Once we deploy NimbleOS 3 (whenever it's available for hybrid arrays) we will be migrating all of our VMs to new VMFS datastores to implement deduplication and encryption. When this happens, I also plan on changing our datastores to 8 TB and all thick provisioned. The reason for this change is because it's very hard to get a good, high level view of how much data is actually being consumed by our VMware environment. Since Nimble only knows how much data a VMFS datastore ever grew to and those datastores in turn only know how big a VMDK ever got, both systems are unreliable. Add to that the great data reduction rates we're seeing on the CS500 which also skew the reality of data consumed and it's very hard to get that overview. Thus, we are planning to make all of our VMs thick provisioned since multiple layers of thin provisioning don't provide any benefit and we feel that Nimble has the best view of how much data has been consumed so we will only thin provision on the array.
I hope that helps.
Thanks for all of yours feedback.
Its really good to read about how yours setups are running, and how you have build it.
We are running FC to the Nimble SAN at 8Gbit, and are planning to upgrade to 16Gbit FC in a few weeks.
My last concern is the numbers of volumes in the Nimble.

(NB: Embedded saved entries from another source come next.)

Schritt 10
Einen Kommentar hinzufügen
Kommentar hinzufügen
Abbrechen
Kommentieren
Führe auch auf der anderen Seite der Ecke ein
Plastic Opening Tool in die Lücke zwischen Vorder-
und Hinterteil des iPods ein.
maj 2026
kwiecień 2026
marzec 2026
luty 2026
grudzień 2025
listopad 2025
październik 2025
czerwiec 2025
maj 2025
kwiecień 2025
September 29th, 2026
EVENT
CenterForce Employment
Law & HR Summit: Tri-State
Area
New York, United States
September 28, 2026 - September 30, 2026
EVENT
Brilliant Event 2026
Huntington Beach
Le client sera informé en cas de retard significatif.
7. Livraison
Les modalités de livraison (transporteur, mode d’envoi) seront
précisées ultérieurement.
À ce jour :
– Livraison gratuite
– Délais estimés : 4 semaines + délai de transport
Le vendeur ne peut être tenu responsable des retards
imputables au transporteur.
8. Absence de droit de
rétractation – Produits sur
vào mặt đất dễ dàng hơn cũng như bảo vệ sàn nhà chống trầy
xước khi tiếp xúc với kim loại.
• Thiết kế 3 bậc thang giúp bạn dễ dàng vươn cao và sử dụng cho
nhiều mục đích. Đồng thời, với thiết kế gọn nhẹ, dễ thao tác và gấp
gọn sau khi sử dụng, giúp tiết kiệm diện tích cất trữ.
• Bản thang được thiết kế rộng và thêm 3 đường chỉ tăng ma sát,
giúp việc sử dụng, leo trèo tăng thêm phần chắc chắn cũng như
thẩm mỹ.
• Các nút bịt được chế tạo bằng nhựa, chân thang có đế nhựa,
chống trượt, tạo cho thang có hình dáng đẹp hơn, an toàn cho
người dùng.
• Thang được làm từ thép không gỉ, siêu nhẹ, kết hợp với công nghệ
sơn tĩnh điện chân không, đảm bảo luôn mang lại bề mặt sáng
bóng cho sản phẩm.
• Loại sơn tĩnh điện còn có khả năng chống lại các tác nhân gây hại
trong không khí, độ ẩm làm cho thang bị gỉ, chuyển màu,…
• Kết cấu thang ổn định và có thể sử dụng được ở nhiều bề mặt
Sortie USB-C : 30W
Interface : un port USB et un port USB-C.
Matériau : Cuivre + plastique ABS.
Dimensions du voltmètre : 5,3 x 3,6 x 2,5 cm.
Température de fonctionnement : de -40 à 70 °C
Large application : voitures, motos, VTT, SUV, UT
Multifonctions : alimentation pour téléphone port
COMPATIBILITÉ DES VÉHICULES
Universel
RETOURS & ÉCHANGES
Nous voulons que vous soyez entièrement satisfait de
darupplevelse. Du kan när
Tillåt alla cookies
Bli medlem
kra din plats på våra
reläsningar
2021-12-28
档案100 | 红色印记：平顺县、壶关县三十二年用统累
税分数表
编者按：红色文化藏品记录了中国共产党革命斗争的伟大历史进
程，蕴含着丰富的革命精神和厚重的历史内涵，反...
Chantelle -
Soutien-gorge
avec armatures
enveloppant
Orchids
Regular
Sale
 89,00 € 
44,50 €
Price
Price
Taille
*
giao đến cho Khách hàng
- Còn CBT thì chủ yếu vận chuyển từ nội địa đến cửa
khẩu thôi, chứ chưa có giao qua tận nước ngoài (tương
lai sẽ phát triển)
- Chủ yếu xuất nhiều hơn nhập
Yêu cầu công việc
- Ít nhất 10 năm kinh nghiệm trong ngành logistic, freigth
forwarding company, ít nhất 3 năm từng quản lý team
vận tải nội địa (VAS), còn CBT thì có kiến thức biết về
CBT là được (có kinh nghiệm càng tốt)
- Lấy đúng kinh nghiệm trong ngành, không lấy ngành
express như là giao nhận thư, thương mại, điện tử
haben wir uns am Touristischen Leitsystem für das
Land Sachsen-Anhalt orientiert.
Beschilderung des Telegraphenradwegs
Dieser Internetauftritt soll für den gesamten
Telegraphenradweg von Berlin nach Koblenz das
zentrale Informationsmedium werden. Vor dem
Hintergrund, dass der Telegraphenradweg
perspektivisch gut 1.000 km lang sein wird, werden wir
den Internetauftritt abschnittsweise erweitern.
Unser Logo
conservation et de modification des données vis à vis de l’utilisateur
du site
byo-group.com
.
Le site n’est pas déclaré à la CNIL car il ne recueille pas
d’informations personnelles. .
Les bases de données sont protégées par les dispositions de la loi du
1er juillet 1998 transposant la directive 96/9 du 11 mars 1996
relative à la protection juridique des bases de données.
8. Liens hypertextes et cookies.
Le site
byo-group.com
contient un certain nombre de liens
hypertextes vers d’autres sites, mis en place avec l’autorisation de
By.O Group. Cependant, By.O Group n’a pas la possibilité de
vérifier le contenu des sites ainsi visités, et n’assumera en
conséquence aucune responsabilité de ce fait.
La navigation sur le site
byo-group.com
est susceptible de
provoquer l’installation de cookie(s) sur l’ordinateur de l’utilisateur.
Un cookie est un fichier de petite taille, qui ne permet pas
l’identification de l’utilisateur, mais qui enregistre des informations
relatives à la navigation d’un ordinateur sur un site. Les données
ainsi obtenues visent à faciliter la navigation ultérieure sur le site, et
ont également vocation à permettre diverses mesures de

4 volumes at 10TB each, to cover for 144 VM.
Is this a good idea (Apparently it is an Nimble technician who have created the volumens, when my company have bought the unit).
I'm an SE here at Nimble. As Nick pointed out above it's more about shared SCSI queues per LUN/host in ESX than size of datastore. All VMs on a gvien host/datastore will share the same SCSI queue and therefore, depending on the amount of IO per VM, you may want to limit the number of VMs per datastore you have.

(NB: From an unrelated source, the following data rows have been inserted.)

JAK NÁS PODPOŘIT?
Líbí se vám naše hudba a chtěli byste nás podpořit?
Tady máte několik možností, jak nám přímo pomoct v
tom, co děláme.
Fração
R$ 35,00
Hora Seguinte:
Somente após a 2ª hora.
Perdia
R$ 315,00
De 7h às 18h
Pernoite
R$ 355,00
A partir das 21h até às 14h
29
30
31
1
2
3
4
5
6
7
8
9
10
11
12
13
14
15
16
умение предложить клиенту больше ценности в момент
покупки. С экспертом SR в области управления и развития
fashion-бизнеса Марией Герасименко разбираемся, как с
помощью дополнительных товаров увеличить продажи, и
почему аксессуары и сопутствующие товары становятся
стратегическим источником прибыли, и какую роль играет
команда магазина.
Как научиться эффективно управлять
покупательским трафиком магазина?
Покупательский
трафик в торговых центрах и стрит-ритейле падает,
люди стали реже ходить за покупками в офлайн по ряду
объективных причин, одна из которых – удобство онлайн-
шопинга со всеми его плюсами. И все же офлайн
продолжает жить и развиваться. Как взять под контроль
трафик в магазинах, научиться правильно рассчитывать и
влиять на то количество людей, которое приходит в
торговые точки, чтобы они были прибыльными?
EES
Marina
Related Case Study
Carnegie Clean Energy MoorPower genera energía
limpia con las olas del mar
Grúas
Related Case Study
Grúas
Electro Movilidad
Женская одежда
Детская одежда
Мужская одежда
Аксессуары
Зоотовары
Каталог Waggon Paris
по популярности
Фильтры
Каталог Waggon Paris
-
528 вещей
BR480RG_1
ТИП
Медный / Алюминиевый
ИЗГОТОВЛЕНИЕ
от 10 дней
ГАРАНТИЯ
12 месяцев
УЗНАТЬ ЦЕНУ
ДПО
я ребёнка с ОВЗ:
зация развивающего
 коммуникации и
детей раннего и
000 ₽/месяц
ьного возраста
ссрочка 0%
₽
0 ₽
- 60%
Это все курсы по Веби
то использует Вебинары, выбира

In your example you have 144 VMs with 4 datastores, so 36 VMs per datastore. The default outstanding IOs is 32 and these would be shared by the 36 VMs on that datastore/LUN. The next question is how many hosts you have in your cluster. If you had one host then all 36 VMs share the 32 outstanding IOs (still maybe ok for low IO VMs) but if you have say 4 hosts and the VMs are evenly balanced you would have 9 VMs per host on that datastore sharing the 32 outstanding IOs for that LUN which would likely be fine.

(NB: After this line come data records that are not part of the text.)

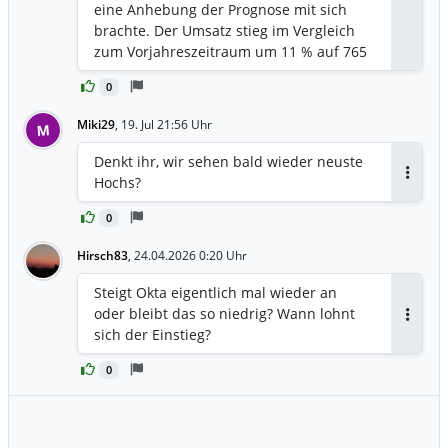
eine Anhebung der Prognose mit sich
brachte. Der Umsatz stieg im Vergleich
zum Vorjahreszeitraum um 11 % auf 765
Millionen $. 📈 Setup: Die Aktie hat
0
kürzlich nach den starken Ergebnissen
neue 52-Wochen-Höchststände erreicht
Miki29
,
19. Jul 21:56 Uhr
M
und die Umsatzprognose für das
Gesamtjahr auf 3,185–3,205 Mrd. $
Denkt ihr, wir sehen bald wieder neuste
angehoben. Der Optionsfluss ist stark
Hochs?
Antwor
bullisch, mit massiven institutionellen
Blockgeschäften und Sweeps, die auf
0
Ausübungspreise von 100 bis 126 $
Hirsch83
,
24.04.2026 0:20 Uhr
abzielen, da Investoren das
Unternehmen aufgrund seines
Steigt Okta eigentlich mal wieder an
Potenzials im Bereich der
oder bleibt das so niedrig? Wann lohnt
Identitätssicherheit durch KI-Agenten
Antwor
sich der Einstieg?
neu bewerten. 🐂 Bullen-Trigger: Ein
klarer Tagesabschluss über 126,00 $
0
bestätigt das Momentum für einen
Anstieg in Richtung der 130,00 $-Marke
und darüber hinaus, unterstützt durch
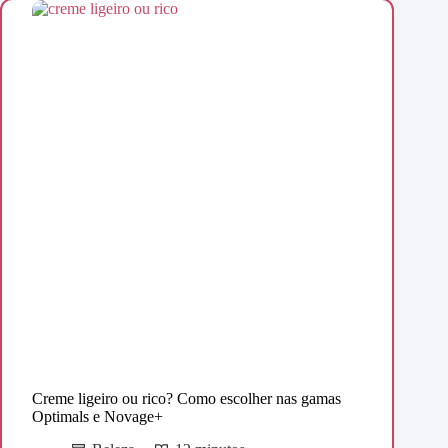
Creme ligeiro ou rico? Como escolher nas gamas
Optimals e Novage+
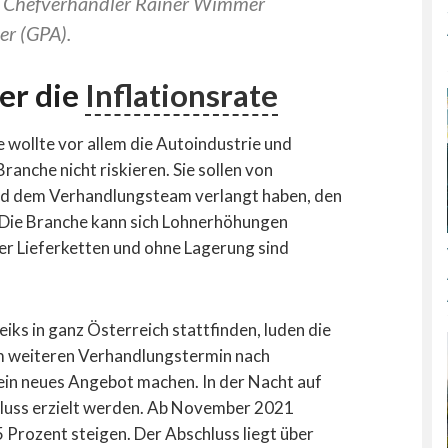
en Chefverhandler Rainer Wimmer
er (GPA).
er die
Inflationsrate
 wollte vor allem die Autoindustrie und
ranche nicht riskieren. Sie sollen von
nd dem Verhandlungsteam verlangt haben, den
ie Branche kann sich Lohnerhöhungen
aler Lieferketten und ohne Lagerung sind
ks in ganz Österreich stattfinden, luden die
m weiteren Verhandlungstermin nach
n ein neues Angebot machen. In der Nacht auf
hluss erzielt werden. Ab November 2021
 Prozent steigen. Der Abschluss liegt über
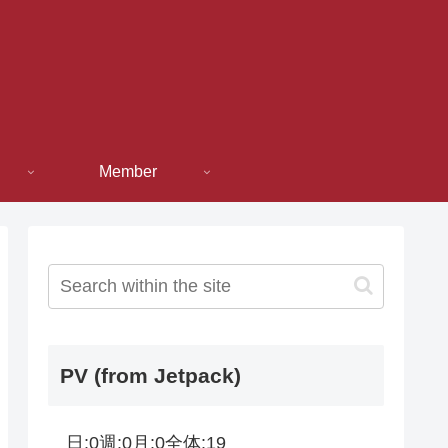
Member
PV (from Jetpack)
日:
0
週:
0
月:
0
全体:
19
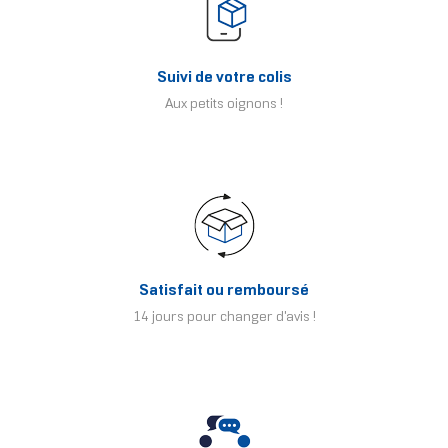
Suivi de votre colis
Aux petits oignons !
Satisfait ou remboursé
14 jours pour changer d'avis !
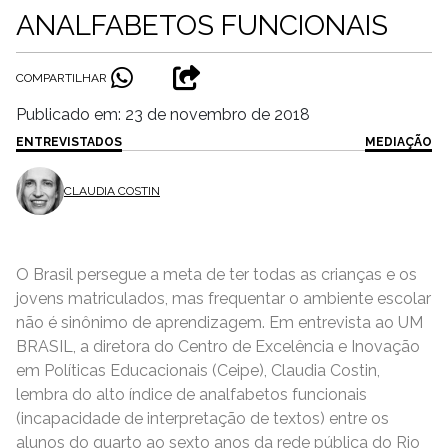
ANALFABETOS FUNCIONAIS
COMPARTILHAR
Publicado em: 23 de novembro de 2018
ENTREVISTADOS
MEDIAÇÃO
CLAUDIA COSTIN
O Brasil persegue a meta de ter todas as crianças e os
jovens matriculados, mas frequentar o ambiente escolar
não é sinônimo de aprendizagem. Em entrevista ao UM
BRASIL, a diretora do Centro de Excelência e Inovação
em Políticas Educacionais (Ceipe), Claudia Costin,
lembra do alto índice de analfabetos funcionais
(incapacidade de interpretação de textos) entre os
alunos do quarto ao sexto anos da rede pública do Rio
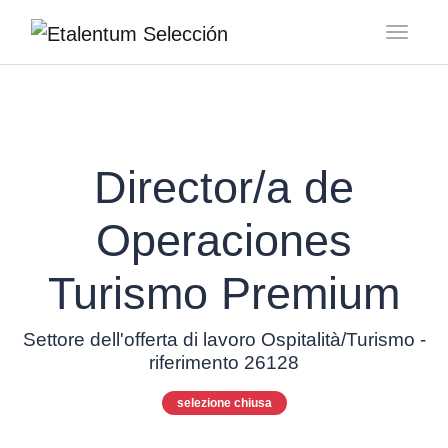
Toggl
Director/a de
Operaciones
Turismo Premium
Settore dell'offerta di lavoro Ospitalità/Turismo -
riferimento 26128
selezione chiusa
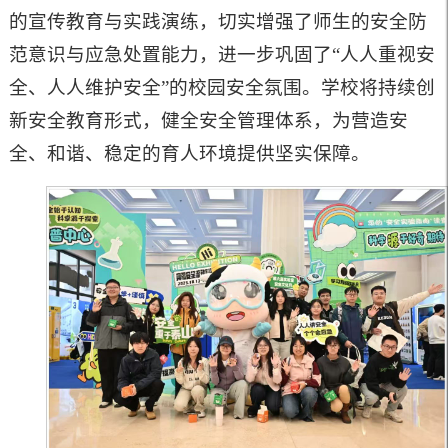
的宣传教育与实践演练，切实增强了师生的安全防
范意识与应急处置能力，进一步巩固了“人人重视安
全、人人维护安全”的校园安全氛围。学校将持续创
新安全教育形式，健全安全管理体系，为营造安
全、和谐、稳定的育人环境提供坚实保障。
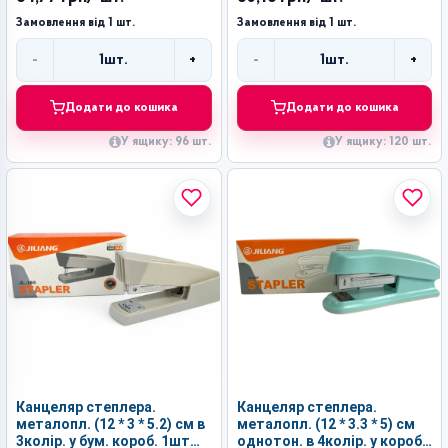
Замовлення від 1 шт.
Замовлення від 1 шт.
-
+
-
+
1
шт.
1
шт.
Кількість
Кількість
Додати до кошика
Додати до кошика
У ящику: 96 шт.
У ящику: 120 шт.
Канцеляр степлера.
Канцеляр степлера.
металопл. (12 * 3 * 5.2) см в
металопл. (12 * 3.3 * 5) см
3колір. у бум. короб. 1шт
однотон. в 4колір. у короб.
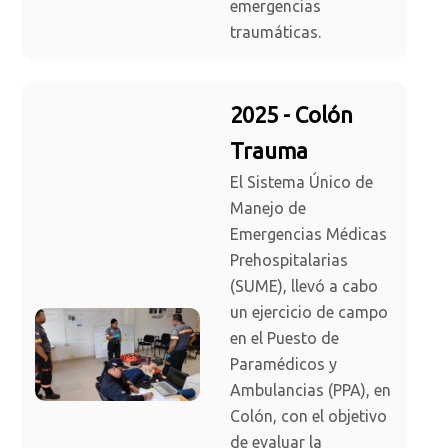
emergencias
traumáticas.
2025 - Colón
Trauma
El Sistema Único de
Manejo de
Emergencias Médicas
Prehospitalarias
(SUME), llevó a cabo
un ejercicio de campo
en el Puesto de
Paramédicos y
Ambulancias (PPA), en
Colón, con el objetivo
de evaluar la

I'm assuming you do have more than 2 hosts given the number of VMs so I would expect this design to work ok.
From our experience with vSphere 6 and CS700 arrays we have found our balance point to be 2TB volumes. I know, right. We had to balance the number of datastores per host with the number of VMs per datastore and how the Nimble handles snapshots. Especially if you do any vCenter coordinated snapshots you really have to watch the number of VMs on those datastores or you run into timeout issues and orphaned snapshots. We have set our VMs to be thin provisioned and our Nimble volumes with 0% reserve for a total thin provisioned environment. vSphere thinks it has filled up the datastores long before Nimble does, so far we haven't had any issues with that. If you have any questions, please let me know and I would be happy to share our experiences with you.